Following an open call for artist submissions, Senft’s proposal was eventually selected, Fabish says, because of its visual interest, because it worked well with the physical layout of the development — both the commercial portion and the adjoining residential condo tower — and because it spoke to greater themes of homes and neighbourhoods.
“We thought it was sort of a tongue-in-cheek comment on our project as well as the landscape of the North Shore,” Fabish says, explaining locate seems to reference the houses built into the North Shore mountainside, as well as sky-high condo living.
Public art is nothing new, but for much of history it has come in the form of commemorative statues.
“The older idea of public art was to celebrate famous individuals,” explains Christopher Pearson, an art history instructor at Capilano University.
That approach to public art changed in the 20th century.
“With the arrival of abstract art, which took over after World War II, suddenly you had these large, very opaque sort of pieces — opaque in terms of their meaning,” he says.
In the 1960s and 1970s, Pearson says it became increasingly common for prestigious buildings to commission artworks.
“A lot of it was larger developers wanting to give a certain cultural veneer to what they were doing,” Pearson says. High-profile sculptors, such as Henry Moore, were sought after to design landmark entrance art, something many critics referred to as “plaza plop.”
Today, Pearson says outdoor art has become more site specific.

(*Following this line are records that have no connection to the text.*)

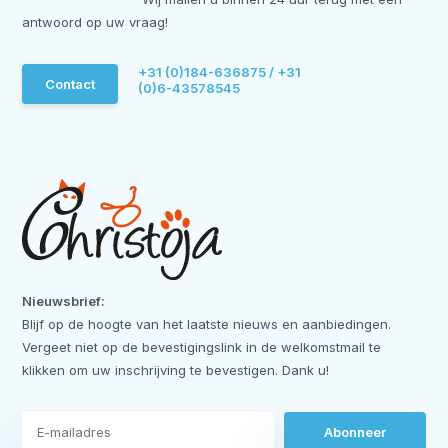
antwoord op uw vraag!
+31 (0)184-636875 / +31
Contact
(0)6-43578545
Nieuwsbrief:
Blijf op de hoogte van het laatste nieuws en aanbiedingen.
Vergeet niet op de bevestigingslink in de welkomstmail te
klikken om uw inschrijving te bevestigen. Dank u!
Abonneer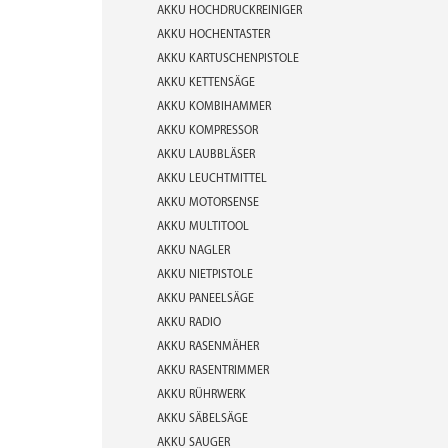
AKKU HOCHDRUCKREINIGER
AKKU HOCHENTASTER
AKKU KARTUSCHENPISTOLE
AKKU KETTENSÄGE
AKKU KOMBIHAMMER
AKKU KOMPRESSOR
AKKU LAUBBLÄSER
AKKU LEUCHTMITTEL
AKKU MOTORSENSE
AKKU MULTITOOL
AKKU NAGLER
AKKU NIETPISTOLE
AKKU PANEELSÄGE
AKKU RADIO
AKKU RASENMÄHER
AKKU RASENTRIMMER
AKKU RÜHRWERK
AKKU SÄBELSÄGE
AKKU SAUGER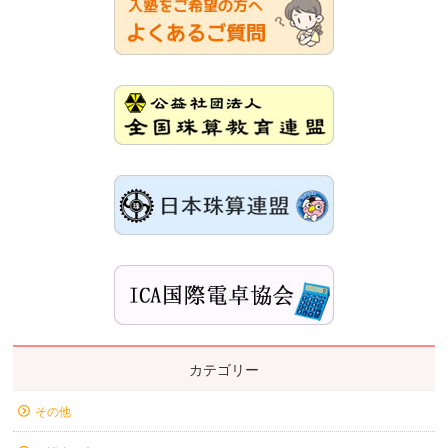
カテゴリー
その他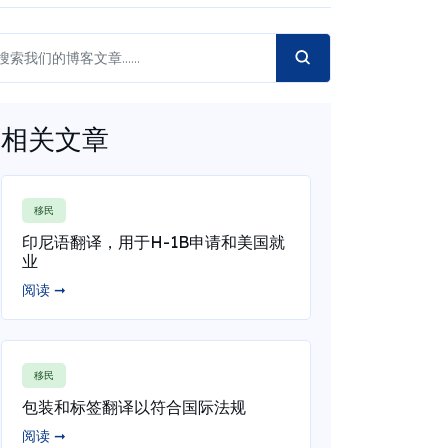
相关文章
移民
印尼语翻译，用于H-1B申请和美国就
业
阅读 ➞
移民
包装和标签翻译以符合国际法规
阅读 ➞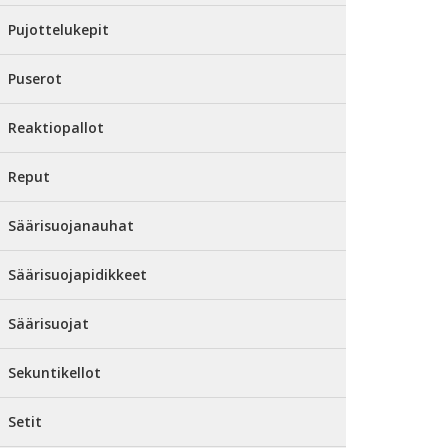
Pujottelukepit
Puserot
Reaktiopallot
Reput
Säärisuojanauhat
Säärisuojapidikkeet
Säärisuojat
Sekuntikellot
Setit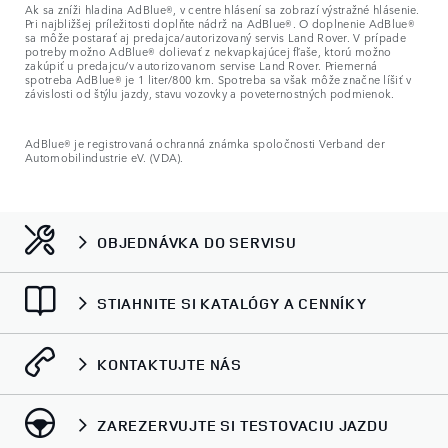
Ak sa zníži hladina AdBlue®, v centre hlásení sa zobrazí výstražné hlásenie.
Pri najbližšej príležitosti doplňte nádrž na AdBlue®. O doplnenie AdBlue®
sa môže postarať aj predajca/autorizovaný servis Land Rover. V prípade
potreby možno AdBlue® dolievať z nekvapkajúcej fľaše, ktorú možno
zakúpiť u predajcu/v autorizovanom servise Land Rover. Priemerná
spotreba AdBlue® je 1 liter/800 km. Spotreba sa však môže značne líšiť v
závislosti od štýlu jazdy, stavu vozovky a poveternostných podmienok.
AdBlue® je registrovaná ochranná známka spoločnosti Verband der
Automobilindustrie eV. (VDA).
OBJEDNÁVKA DO SERVISU
STIAHNITE SI KATALÓGY A CENNÍKY
KONTAKTUJTE NÁS
ZAREZERVUJTE SI TESTOVACIU JAZDU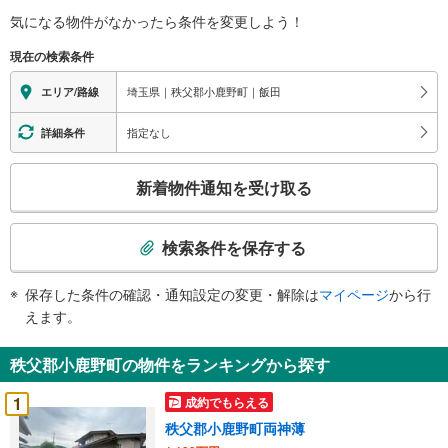
気になる物件がなかったら
条件を変更しよう！
現在の検索条件
埼玉県｜秩父郡小鹿野町｜飯田
エリア/路線
指定なし
詳細条件
こ
新着物件通知を受け取る
の
検
索
検索条件を保存する
条
件
保存した条件の確認・通知設定の変更・解除は
マイページ
から行
で
えます。
通
知
秩父郡小鹿野町の物件をランキングから探す
を
受
1
成約でもらえる
け
秩父郡小鹿野町両神薄
取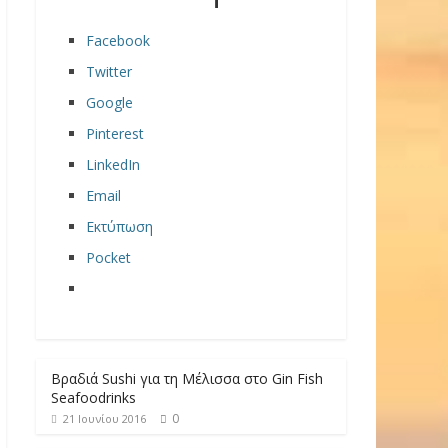
Facebook
Twitter
Google
Pinterest
LinkedIn
Email
Εκτύπωση
Pocket
Βραδιά Sushi για τη Μέλισσα στο Gin Fish
Seafoodrinks
0
21 Ιουνίου 2016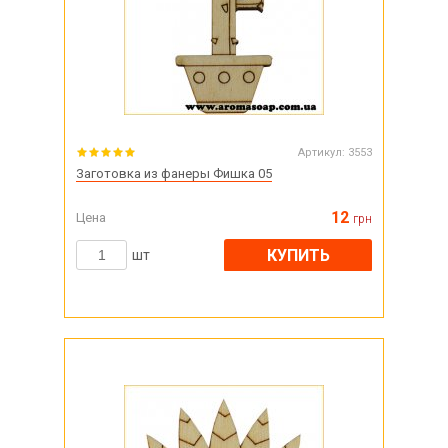
Артикул:
3553
Заготовка из фанеры Фишка 05
12
Цена
грн
КУПИТЬ
шт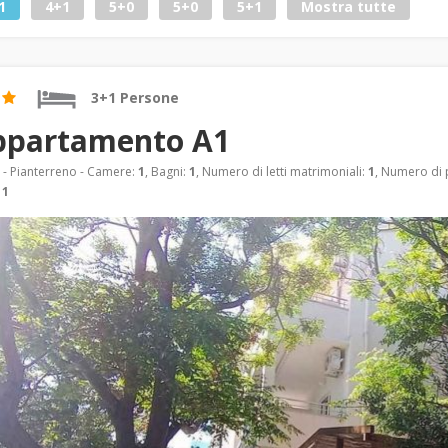
1
4+1
5+0
5+0
5+1
Mostra tutte
3+1 Persone
ppartamento A1
- Pianterreno - Camere:
1
, Bagni:
1
, Numero di letti matrimoniali:
1
, Numero di p
:
1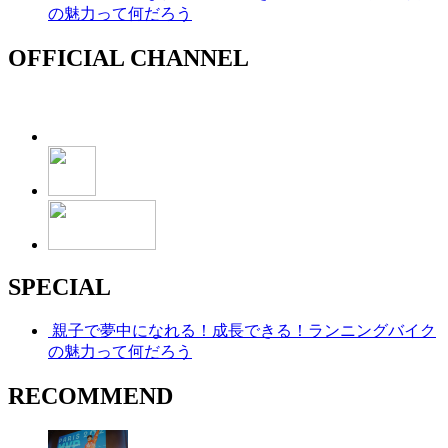
の魅力って何だろう
OFFICIAL CHANNEL
SPECIAL
親子で夢中になれる！成長できる！ランニングバイク
の魅力って何だろう
RECOMMEND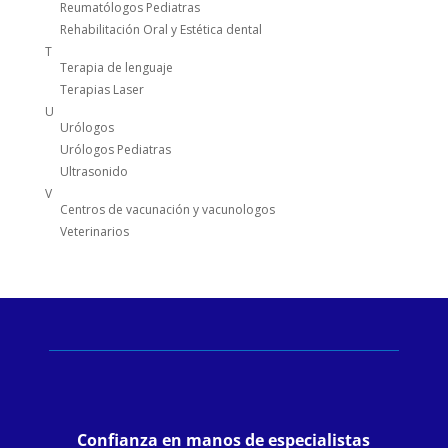
Reumatólogos Pediatras
Rehabilitación Oral y Estética dental
T
Terapia de lenguaje
Terapias Laser
U
Urólogos
Urólogos Pediatras
Ultrasonido
V
Centros de vacunación y vacunologos
Veterinarios
Confianza en manos de especialistas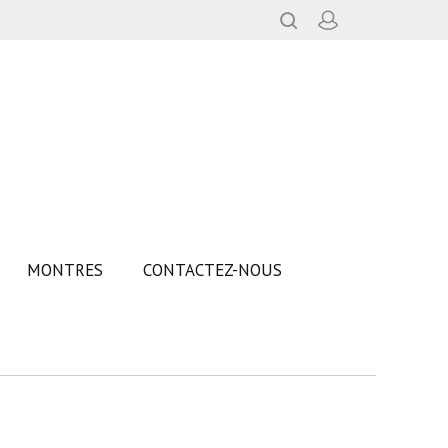
MONTRES
CONTACTEZ-NOUS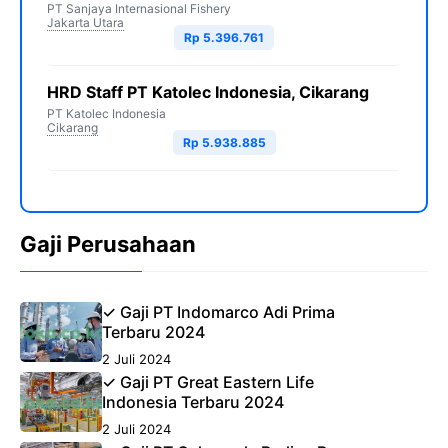
PT Sanjaya Internasional Fishery
Jakarta Utara
Rp 5.396.761
HRD Staff PT Katolec Indonesia, Cikarang
PT Katolec Indonesia
Cikarang
Rp 5.938.885
Gaji Perusahaan
✓ Gaji PT Indomarco Adi Prima
Terbaru 2024
2 Juli 2024
✓ Gaji PT Great Eastern Life
Indonesia Terbaru 2024
2 Juli 2024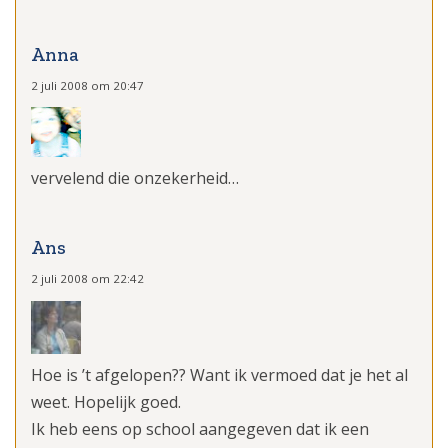
Anna
2 juli 2008 om 20:47
vervelend die onzekerheid…
Ans
2 juli 2008 om 22:42
Hoe is ’t afgelopen?? Want ik vermoed dat je het al
weet. Hopelijk goed.
Ik heb eens op school aangegeven dat ik een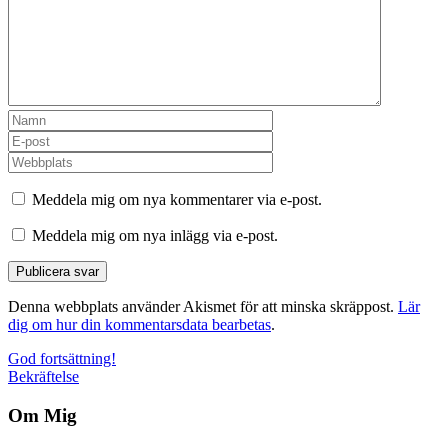
Meddela mig om nya kommentarer via e-post.
Meddela mig om nya inlägg via e-post.
Denna webbplats använder Akismet för att minska skräppost.
Lär
dig om hur din kommentarsdata bearbetas
.
Inläggsnavigering
God fortsättning!
Bekräftelse
Om Mig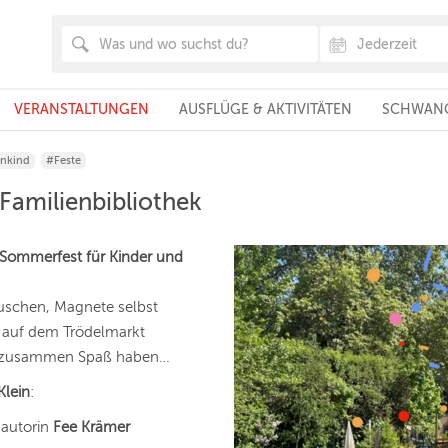
VERANSTALTUNGEN
AUSFLÜGE & AKTIVITÄTEN
SCHWANG
inkind
#Feste
Familienbibliothek
Sommerfest für Kinder und
lauschen, Magnete selbst
e auf dem Trödelmarkt
nd zusammen Spaß haben…
Klein
:
hautorin
Fee Krämer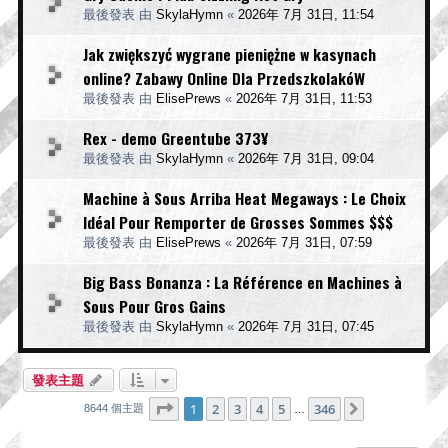
最後發表 由
SkylaHymn
«
2026年 7月 31日, 11:54
Jak zwiększyć wygrane pieniężne w kasynach
online? Zabawy Online Dla PrzedszkolakóW
最後發表 由
ElisePrews
«
2026年 7月 31日, 11:53
Rex - demo Greentube 373¥
最後發表 由
SkylaHymn
«
2026年 7月 31日, 09:04
Machine à Sous Arriba Heat Megaways : Le Choix
Idéal Pour Remporter de Grosses Sommes $$$
最後發表 由
ElisePrews
«
2026年 7月 31日, 07:59
Big Bass Bonanza : La Référence en Machines à
Sous Pour Gros Gains
最後發表 由
SkylaHymn
«
2026年 7月 31日, 07:45
發表主題
第
1
頁 (共
346
頁)
1
2
3
4
5
346
下一頁
8644 個主題
…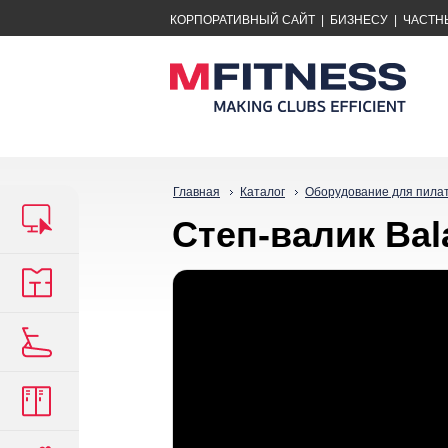
КОРПОРАТИВНЫЙ САЙТ
|
БИЗНЕСУ
|
ЧАСТН
Главная
Каталог
Оборудование для пила
Степ-валик Bala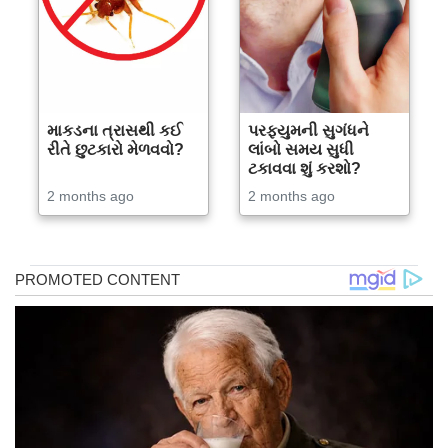
માકડના ત્રાસથી કઈ
પરફ્યુમની સુગંધને
રીતે છુટકારો મેળવવો?
લાંબો સમય સુધી
ટકાવવા શું કરશો?
2 months ago
2 months ago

“More recent public art, I think, has really tried to engage much more of the community and the sense of meaning, locally, in terms of place,” he says. “I think that’s what Senft was up to.”
He points out that artists nowadays face the challenge of having their proposals approved by various government councils and advisory panels. Art can be enigmatic, strange and even absurdist, he says, but it’s unusual to come by subversive art in the public realm.
Still, he recognizes the importance of art in the community — whether it’s created by local or international artists.
“As everything becomes increasingly placeless and globalized, we need to somehow reinforce that sense that we are in a special place physically, culturally, geographically, historically.”
Phillips says art, like health and sports, is part of a complete community.
“It’s all part of the package of a holistic, healthy community,” she says. “It’s an opportunity to bring culture to the community, to an audience that may never step foot in a gallery. It brings it forward for everybody to be exposed to and enjoy the arts free of charge.”
She hopes today’s young artists will be inspired by Senft and the body of work he left behind.
“He was so wonderful to work with. He was passionate about his creative work, he was knowledgeable, he was completely technically skilled and he was completely confident,” she says. “He’s a real model artist. Hopefully others will follow in his footsteps and do what he did and share their skills and their knowledge with the up-and-coming artists in the community.”